* **Work to be completed**
Please return every line of the material that contains the word "wojakiem".

* **Data for the task**
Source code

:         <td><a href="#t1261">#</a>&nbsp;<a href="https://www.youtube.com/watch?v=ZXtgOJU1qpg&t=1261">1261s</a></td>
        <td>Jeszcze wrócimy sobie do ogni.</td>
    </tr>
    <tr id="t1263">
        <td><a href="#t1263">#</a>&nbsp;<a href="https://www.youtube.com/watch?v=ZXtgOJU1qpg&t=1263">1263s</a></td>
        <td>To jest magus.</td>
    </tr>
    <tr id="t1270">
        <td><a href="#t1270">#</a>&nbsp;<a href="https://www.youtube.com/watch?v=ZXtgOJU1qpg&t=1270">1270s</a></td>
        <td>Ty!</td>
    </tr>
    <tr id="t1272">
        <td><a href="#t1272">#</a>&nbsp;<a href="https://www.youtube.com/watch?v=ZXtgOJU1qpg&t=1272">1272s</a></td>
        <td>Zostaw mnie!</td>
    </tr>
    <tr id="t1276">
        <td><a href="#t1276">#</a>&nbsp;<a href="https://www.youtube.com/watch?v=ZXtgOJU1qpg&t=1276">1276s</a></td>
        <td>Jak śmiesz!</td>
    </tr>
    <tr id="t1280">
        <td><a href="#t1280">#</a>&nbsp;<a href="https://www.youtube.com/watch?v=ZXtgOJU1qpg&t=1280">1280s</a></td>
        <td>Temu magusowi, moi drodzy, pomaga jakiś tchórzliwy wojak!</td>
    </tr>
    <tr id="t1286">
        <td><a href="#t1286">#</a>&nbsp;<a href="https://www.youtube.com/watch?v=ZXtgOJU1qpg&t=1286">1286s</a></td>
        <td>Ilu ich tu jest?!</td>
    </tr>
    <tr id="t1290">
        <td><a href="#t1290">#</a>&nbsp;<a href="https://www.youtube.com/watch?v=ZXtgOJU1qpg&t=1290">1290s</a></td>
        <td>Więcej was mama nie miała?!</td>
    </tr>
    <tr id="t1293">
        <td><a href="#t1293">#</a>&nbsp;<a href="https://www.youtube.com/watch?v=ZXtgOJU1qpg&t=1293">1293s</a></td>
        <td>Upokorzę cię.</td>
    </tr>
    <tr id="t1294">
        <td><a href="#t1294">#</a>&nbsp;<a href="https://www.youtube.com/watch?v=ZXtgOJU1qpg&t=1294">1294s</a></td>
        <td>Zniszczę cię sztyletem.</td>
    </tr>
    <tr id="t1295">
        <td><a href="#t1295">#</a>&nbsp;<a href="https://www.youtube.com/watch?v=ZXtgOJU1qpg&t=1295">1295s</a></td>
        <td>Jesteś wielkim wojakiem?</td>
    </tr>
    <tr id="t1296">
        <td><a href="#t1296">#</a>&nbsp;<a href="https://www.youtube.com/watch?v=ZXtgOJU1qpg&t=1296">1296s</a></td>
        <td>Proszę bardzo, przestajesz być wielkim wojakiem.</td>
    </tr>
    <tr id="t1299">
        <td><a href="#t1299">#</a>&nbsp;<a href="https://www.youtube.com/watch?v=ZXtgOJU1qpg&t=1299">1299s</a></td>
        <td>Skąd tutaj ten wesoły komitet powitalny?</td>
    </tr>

* **Reply**
        <td>Jesteś wielkim wojakiem?</td>
        <td>Proszę bardzo, przestajesz być wielkim wojakiem.</td>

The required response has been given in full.